Stored items:
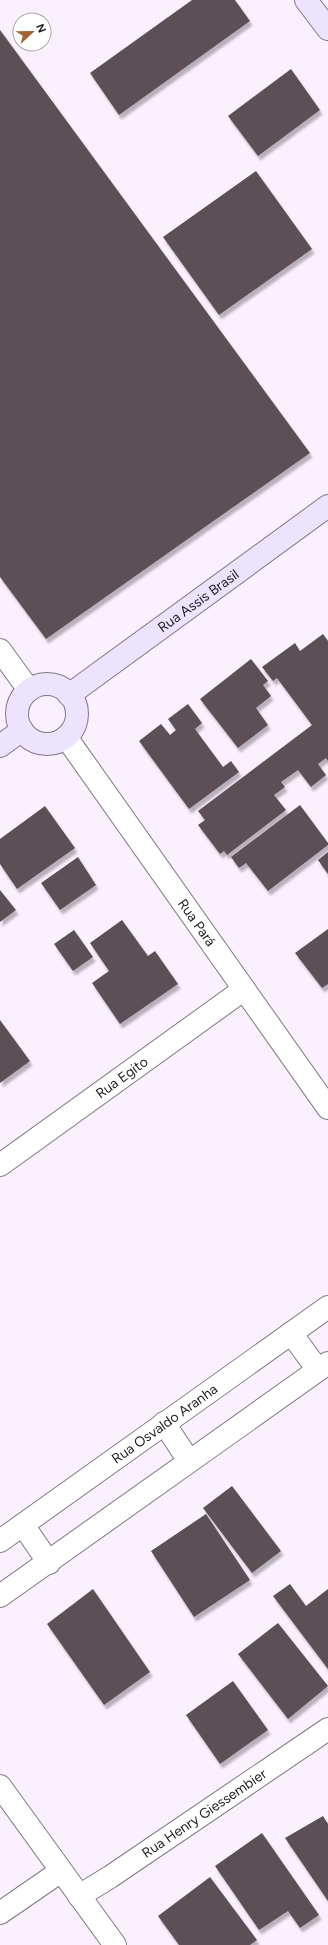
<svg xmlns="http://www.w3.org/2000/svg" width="328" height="1945" font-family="Figtree,sans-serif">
  <defs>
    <filter id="shadow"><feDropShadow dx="2.5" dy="4.5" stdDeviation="1" flood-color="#0004"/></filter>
  </defs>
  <rect width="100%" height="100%" fill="#fbf0fe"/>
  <!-- building -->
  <g fill="#5b4f57" filter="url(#shadow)">
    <polygon points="192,0 235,0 250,21 119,115 90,73"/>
    <polygon points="0,30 310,453 46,639 0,577"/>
    <polygon points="291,69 320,110 258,156 228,116"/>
    <polygon points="256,171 312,249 219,315 163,237"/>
    <polygon points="323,634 328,641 328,761 326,758 318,764 326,775 311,787 298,770 281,782 285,787 274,795 286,810 227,855 224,851 220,854 198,825 205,820 198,811 312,725 277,678 273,681 262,667 295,643 300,651"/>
    <polygon points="251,659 268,681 263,685 271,696 256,708 268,725 238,748 200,699"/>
    <polygon points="188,704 202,723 195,729 223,767 231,761 239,772 189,809 139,741 161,724 170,735 176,730 168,719"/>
    <polygon points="300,805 328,843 328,845 268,891 246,863 239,868 231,857"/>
    <polygon points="45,806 75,848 17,889 0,864 0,839"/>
    <polygon points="328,852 328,874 318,860"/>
    <polygon points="78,857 96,885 60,910 41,883"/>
    <polygon points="0,890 16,910 0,922"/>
    <polygon points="122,920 148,956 155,951 178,984 120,1024 92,983 109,971 90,943"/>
    <polygon points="328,929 328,984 322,988 295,953"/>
    <polygon points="74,930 93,957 73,971 54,944"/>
    <polygon points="0,1020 30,1061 0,1083"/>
    <polygon points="232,1486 281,1551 252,1573 203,1508"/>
    <polygon points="206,1514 250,1580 194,1617 151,1551"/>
    <polygon points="290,1584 306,1606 328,1589 328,1669 273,1596"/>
    <polygon points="93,1589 150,1672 104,1705 47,1624"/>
    <polygon points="278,1623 328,1686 288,1719 238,1654"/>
    <polygon points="233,1681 268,1730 220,1764 186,1715"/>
    <polygon points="323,1816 328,1824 328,1901 285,1838"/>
    <polygon points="262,1833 319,1915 300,1928 288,1911 259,1930 215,1866"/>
    <polygon points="210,1877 257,1940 250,1945 179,1945 158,1916"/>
  </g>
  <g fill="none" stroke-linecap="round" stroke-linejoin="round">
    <defs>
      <g id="street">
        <polyline points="0,650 29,690"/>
        <path id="s1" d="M66,737l262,371"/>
        <path id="s2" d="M0,1165l243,-175"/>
        <polyline points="291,1333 318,1370"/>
        <polyline points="164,1423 189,1461"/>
        <polyline points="23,1525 49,1563"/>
        <path id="s3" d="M0,1541l328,-234"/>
        <polyline points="0,1596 328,1363"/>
        <polyline points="0,1786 115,1945"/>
        <path id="s4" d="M79,1896l31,-19 218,-148"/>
        <polyline points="0,1913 61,1871"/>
      </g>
      <g id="secondary">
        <polyline points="306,0 328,29"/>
        <circle cx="47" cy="714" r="30"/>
        <path id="s5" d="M69,695l259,-189"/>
        <polyline points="0,746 22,730"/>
      </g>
    </defs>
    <!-- street casing -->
    <use href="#street" stroke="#817784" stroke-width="24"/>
    <!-- secondary casing -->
    <use href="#secondary" stroke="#817784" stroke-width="24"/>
    <!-- street -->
    <use href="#street" stroke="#fff" stroke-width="22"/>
    <!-- secondary -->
    <use href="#secondary" stroke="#ece4fe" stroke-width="22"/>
  </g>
  <g text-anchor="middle" stroke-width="4" stroke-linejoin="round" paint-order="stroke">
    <!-- street labels -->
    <g font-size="14" fill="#201d21" stroke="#fff">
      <text dy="5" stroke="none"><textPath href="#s5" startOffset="160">Rua Assis Brasil</textPath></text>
      <text dy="5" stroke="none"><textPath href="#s1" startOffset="227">Rua Pará</textPath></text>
      <text dy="5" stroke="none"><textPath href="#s2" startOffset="150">Rua Egito</textPath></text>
      <text dy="5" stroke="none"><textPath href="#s3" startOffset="202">Rua Osvaldo Aranha</textPath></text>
      <text dy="5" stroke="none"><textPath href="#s4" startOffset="150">Rua Henry Giessembier</textPath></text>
    </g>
  </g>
  <!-- north arrow -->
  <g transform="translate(32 32) rotate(68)"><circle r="19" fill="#ffffff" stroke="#a6a5a6"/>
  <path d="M0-3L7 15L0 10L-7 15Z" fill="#a46130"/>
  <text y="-6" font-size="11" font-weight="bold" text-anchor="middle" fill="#201d21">N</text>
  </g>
</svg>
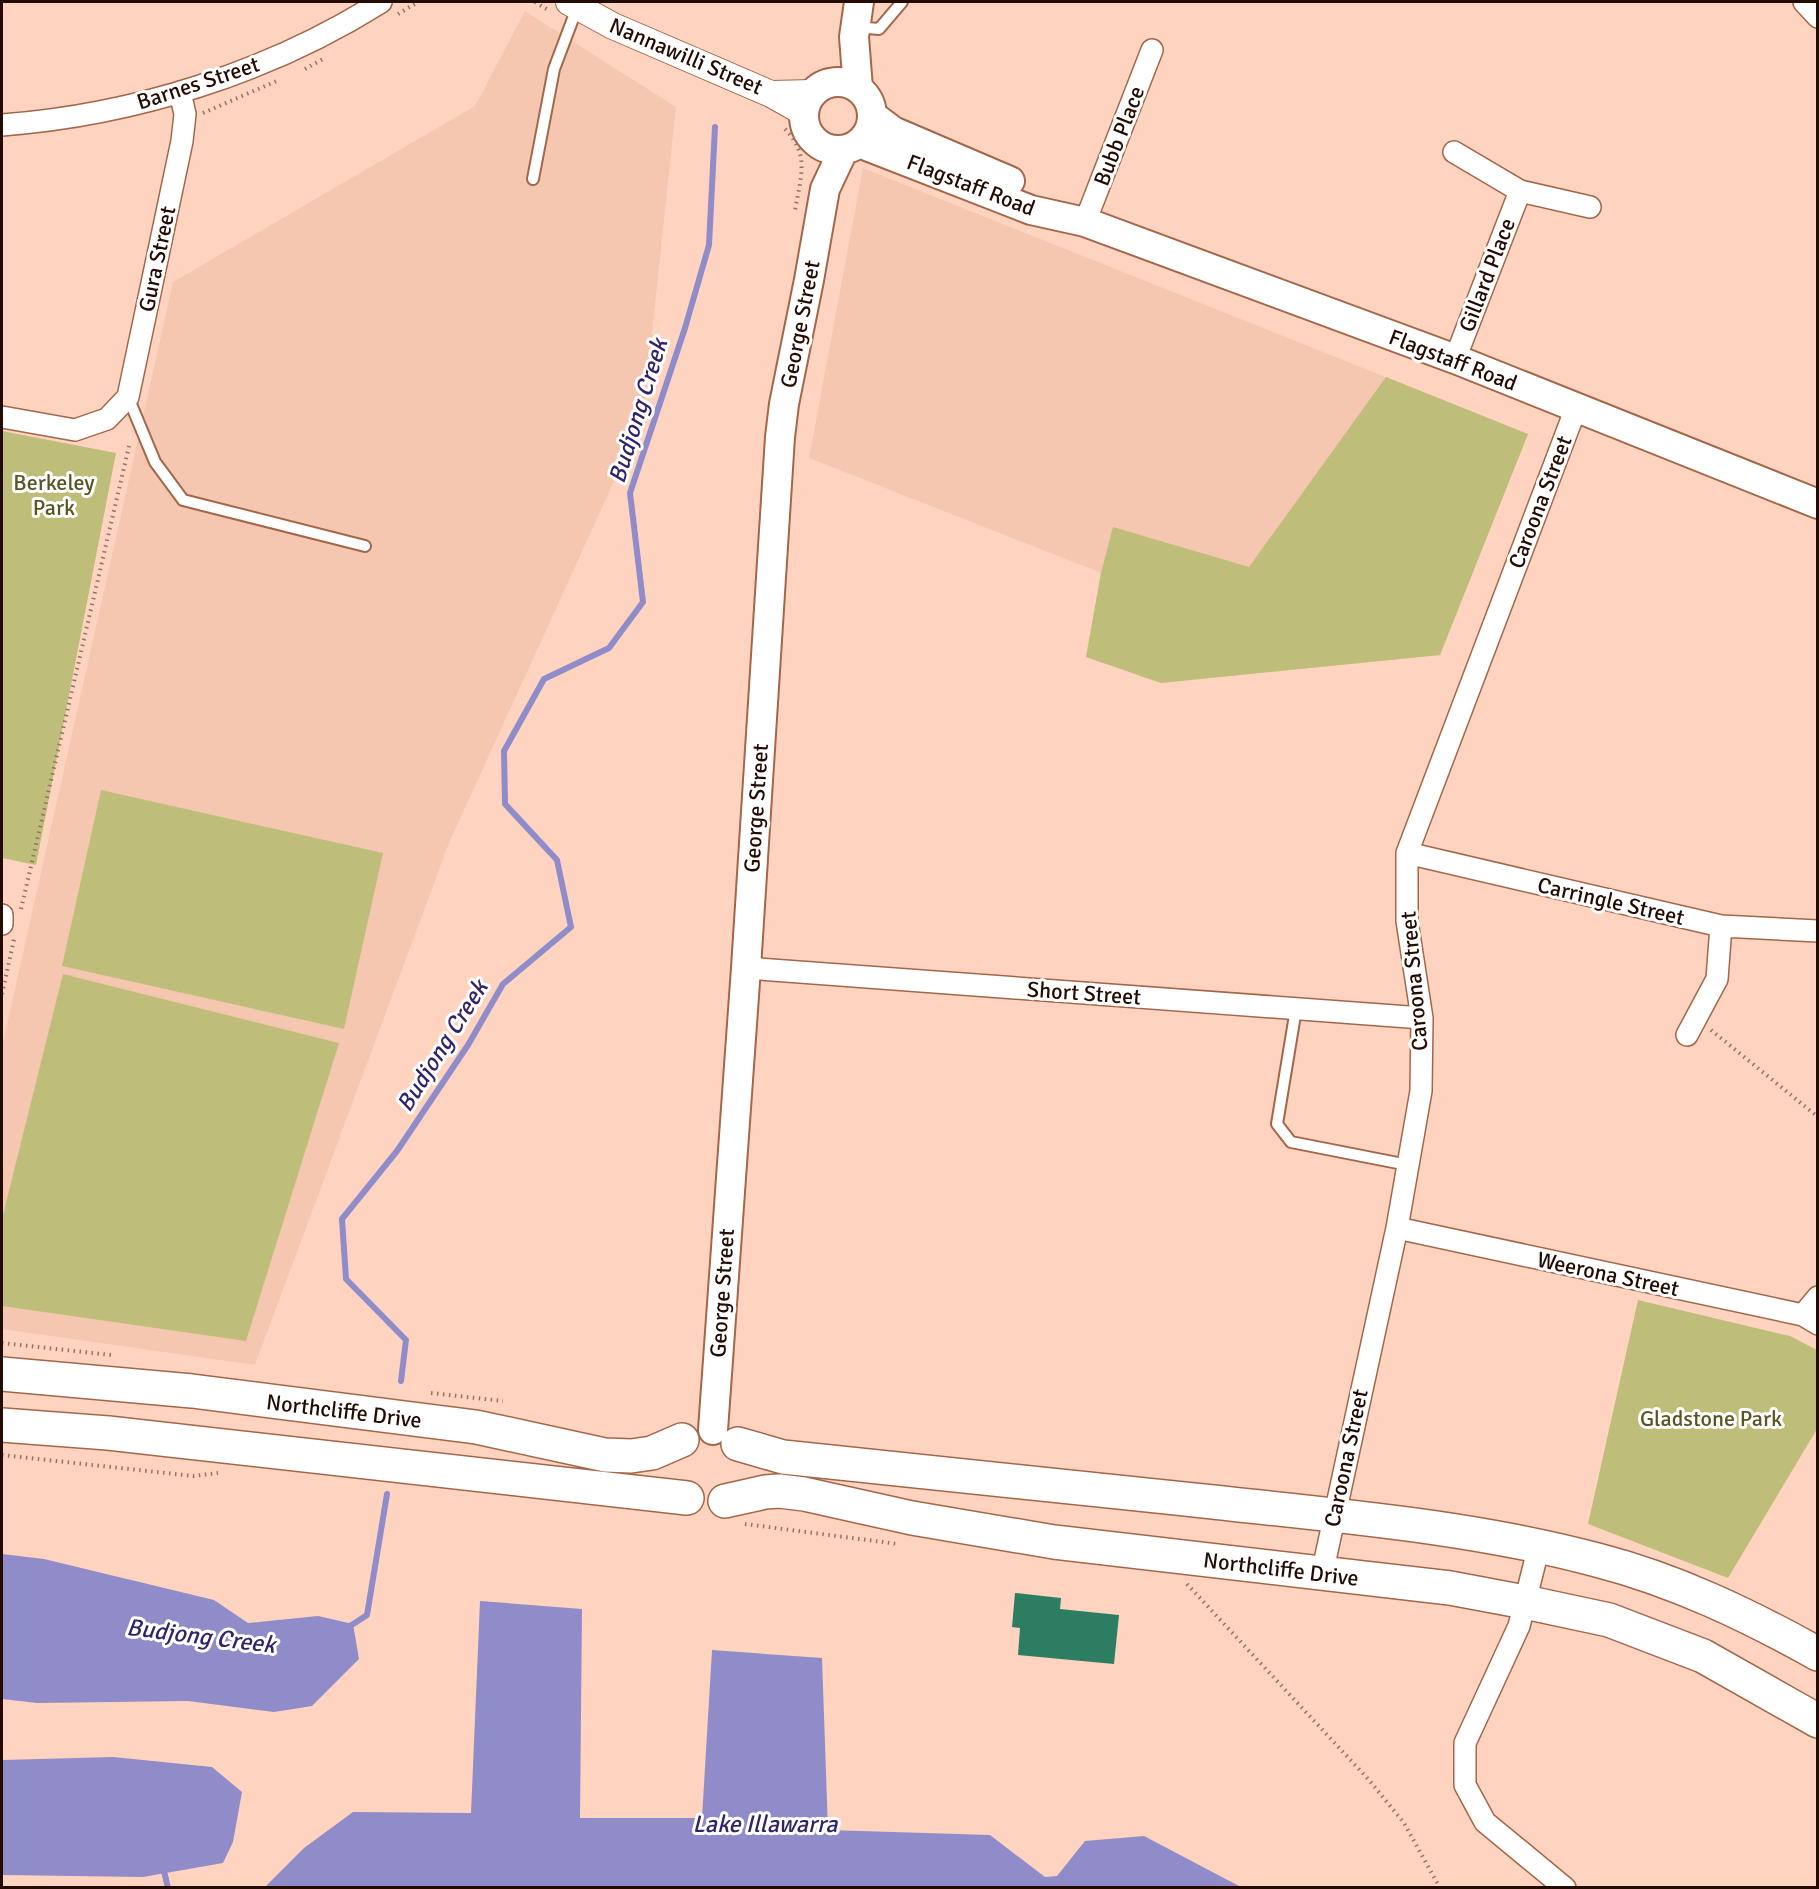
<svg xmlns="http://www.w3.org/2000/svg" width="1819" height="1889" font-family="Signika,sans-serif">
<rect width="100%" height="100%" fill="#fed4c1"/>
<path fill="#f5c7b1" d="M525,11L676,107L643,418L449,843L255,1365L2,1329V1047L173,282L475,106Z
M863,168L1528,434L1440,655L1161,683L1086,657L1101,573L809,458Z"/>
<path fill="#bfbd7a" d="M1386,377L1528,434L1440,655L1161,683L1086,657L1101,573L1113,527L1249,567Z
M2,431L116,453L36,865L2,858Z
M101,790L383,853L344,1029L62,966Z
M63,974L339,1043L246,1341L2,1306V1219Z
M1638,1300L1790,1336L1817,1350V1429L1728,1578L1588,1524Z"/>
<path fill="#908cc9" d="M2,1554L44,1559L214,1600L248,1623L318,1616L353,1624L359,1659L312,1706L274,1712L188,1701L37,1703L2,1699Z
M480,1601L582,1609L580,1818H702L712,1650L822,1658L828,1830L990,1835L1045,1877L1057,1876L1085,1841L1144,1836L1241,1887H265L304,1848L353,1812L471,1813Z
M113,1757L212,1767L242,1792L233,1842L223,1863L143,1877L2,1875V1760Z"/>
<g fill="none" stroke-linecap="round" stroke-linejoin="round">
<path stroke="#908cc9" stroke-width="6" d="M401,1381L406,1340L346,1279L342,1219L397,1151L468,1045L503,984L571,927L557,860L505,804L504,751L544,679L609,648L643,602L630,493L685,328L709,245L715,127
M347,1628L367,1615L387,1494
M163,1867L168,1888"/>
</g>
<path fill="#2c7d61" d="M1015,1593L1061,1598L1060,1609L1119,1615L1114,1664L1018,1655L1020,1628L1012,1627Z"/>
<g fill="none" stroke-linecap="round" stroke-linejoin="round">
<defs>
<path id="service" d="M856,27L879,29L902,2
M533,179L554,69L577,8
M128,397L155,462L183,500L365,546
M1296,1009L1277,1124L1291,1142L1408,1165"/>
<path id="minor" d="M1804,2L1818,17
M2,125C134,115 268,73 381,2
M1454,152L1520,191L1590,207
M1085,222L1152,50
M1455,359L1520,191
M2,417L75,430L107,419L128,397L182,141L185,114L180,92
M1407,853L1721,926L1818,931
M2,915V924
M746,968L1422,1018
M1687,1035L1717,979L1721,926
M1397,1228L1803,1315L1818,1324
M1803,1315L1818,1297
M1539,1546L1519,1626L1465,1743V1785L1485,1822L1565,1888
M1322,1574L1397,1228L1421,1091L1422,1018L1407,921V853L1576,408"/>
<path id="tertiary" d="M569,2L613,26L771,94L803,112
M772,94L812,93"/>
<path id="secondary" d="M804 116a34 34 0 1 1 68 0a34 34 0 1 1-68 0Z
M858,88L854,37L859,2
M873,116L893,131L1010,181
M859,143L1031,210L1085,222L1455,359L1818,504
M713,1430L746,968L780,437L784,404L809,280L825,189L843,151"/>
<path id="primary" d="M2,1374L192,1391L476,1427L605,1455L631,1456L652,1453L682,1440
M2,1425L108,1433L687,1498
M738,1444L783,1457C927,1473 1070,1487 1213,1502C1340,1516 1474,1527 1597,1560C1675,1580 1748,1615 1818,1654
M725,1501L765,1492L779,1491L804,1494L912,1518L1054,1542L1450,1588L1525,1602L1609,1620L1703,1656L1818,1721"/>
</defs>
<use href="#service" stroke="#a46648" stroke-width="14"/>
<use href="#minor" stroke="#a46648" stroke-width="24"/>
<use href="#tertiary" stroke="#a46648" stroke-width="28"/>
<use href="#secondary" stroke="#a46648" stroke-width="32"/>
<use href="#primary" stroke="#a46648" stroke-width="36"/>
<path stroke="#947264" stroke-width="4" stroke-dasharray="1.5 4.5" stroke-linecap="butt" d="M535,2L548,10
M398,14L418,2
M305,69L325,58
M203,113L279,80
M785,129C811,156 800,178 795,211
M21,909L130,442
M2,994L14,939
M1711,1030L1818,1117
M2,1343L111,1355
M431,1393L503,1401
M2,1455L193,1476L218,1473
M745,1524L898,1544
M1187,1584L1369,1780L1404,1823L1440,1888"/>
<use href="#service" stroke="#fff" stroke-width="10"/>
<use href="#minor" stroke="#fff" stroke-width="21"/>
<use href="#tertiary" stroke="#fff" stroke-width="26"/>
<use href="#secondary" stroke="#fff" stroke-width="28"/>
<use href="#primary" stroke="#fff" stroke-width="33"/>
</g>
<g text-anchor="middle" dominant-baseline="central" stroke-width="6" stroke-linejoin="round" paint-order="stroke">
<g font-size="22" fill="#230b02" stroke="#fff">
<text transform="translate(686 56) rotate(23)">Nannawilli Street</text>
<text transform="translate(198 83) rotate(-18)">Barnes Street</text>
<text transform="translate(1119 136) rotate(-69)">Bubb Place</text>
<text transform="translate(971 185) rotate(21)">Flagstaff Road</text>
<text transform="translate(157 259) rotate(-78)">Gura Street</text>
<text transform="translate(1487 275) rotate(-69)">Gillard Place</text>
<text transform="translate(800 324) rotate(-79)">George Street</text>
<text transform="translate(1453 360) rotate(21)">Flagstaff Road</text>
<text transform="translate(1540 502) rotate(-69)">Caroona Street</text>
<text transform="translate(756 808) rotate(-86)">George Street</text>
<text transform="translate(1611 901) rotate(13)">Carringle Street</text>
<text transform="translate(1414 981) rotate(-95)">Caroona Street</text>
<text transform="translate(1084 993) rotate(4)">Short Street</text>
<text transform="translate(1608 1274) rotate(12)">Weerona Street</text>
<text transform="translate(722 1293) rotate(-86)">George Street</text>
<text transform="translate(344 1411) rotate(7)">Northcliffe Drive</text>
<text transform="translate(1346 1458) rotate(-78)">Caroona Street</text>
<text transform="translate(1281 1569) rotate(7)">Northcliffe Drive</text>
</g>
<g font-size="22" fill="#575522" stroke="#fff">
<text x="54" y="482">Berkeley<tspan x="54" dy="25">Park</tspan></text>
<text x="1711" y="1418">Gladstone Park</text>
</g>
<g font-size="24" font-style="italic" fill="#31236b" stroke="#fff">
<text transform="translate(638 411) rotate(-73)">Budjong Creek</text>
<text transform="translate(442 1046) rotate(-58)">Budjong Creek</text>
<text transform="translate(201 1636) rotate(7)">Budjong Creek</text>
<text x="765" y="1824">Lake Illawarra</text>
</g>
</g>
<rect width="1819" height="1889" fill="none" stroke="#230b02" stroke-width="6"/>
</svg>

• [Exercise objective]
For the lines above, output exactly those from the line containing "M2,125C134,115 268,73 381,2" through the line containing "M745,1524L898,1544", and skip the others.

• [Written solution]
M2,125C134,115 268,73 381,2
M1454,152L1520,191L1590,207
M1085,222L1152,50
M1455,359L1520,191
M2,417L75,430L107,419L128,397L182,141L185,114L180,92
M1407,853L1721,926L1818,931
M2,915V924
M746,968L1422,1018
M1687,1035L1717,979L1721,926
M1397,1228L1803,1315L1818,1324
M1803,1315L1818,1297
M1539,1546L1519,1626L1465,1743V1785L1485,1822L1565,1888
M1322,1574L1397,1228L1421,1091L1422,1018L1407,921V853L1576,408"/>
<path id="tertiary" d="M569,2L613,26L771,94L803,112
M772,94L812,93"/>
<path id="secondary" d="M804 116a34 34 0 1 1 68 0a34 34 0 1 1-68 0Z
M858,88L854,37L859,2
M873,116L893,131L1010,181
M859,143L1031,210L1085,222L1455,359L1818,504
M713,1430L746,968L780,437L784,404L809,280L825,189L843,151"/>
<path id="primary" d="M2,1374L192,1391L476,1427L605,1455L631,1456L652,1453L682,1440
M2,1425L108,1433L687,1498
M738,1444L783,1457C927,1473 1070,1487 1213,1502C1340,1516 1474,1527 1597,1560C1675,1580 1748,1615 1818,1654
M725,1501L765,1492L779,1491L804,1494L912,1518L1054,1542L1450,1588L1525,1602L1609,1620L1703,1656L1818,1721"/>
</defs>
<use href="#service" stroke="#a46648" stroke-width="14"/>
<use href="#minor" stroke="#a46648" stroke-width="24"/>
<use href="#tertiary" stroke="#a46648" stroke-width="28"/>
<use href="#secondary" stroke="#a46648" stroke-width="32"/>
<use href="#primary" stroke="#a46648" stroke-width="36"/>
<path stroke="#947264" stroke-width="4" stroke-dasharray="1.5 4.5" stroke-linecap="butt" d="M535,2L548,10
M398,14L418,2
M305,69L325,58
M203,113L279,80
M785,129C811,156 800,178 795,211
M21,909L130,442
M2,994L14,939
M1711,1030L1818,1117
M2,1343L111,1355
M431,1393L503,1401
M2,1455L193,1476L218,1473
M745,1524L898,1544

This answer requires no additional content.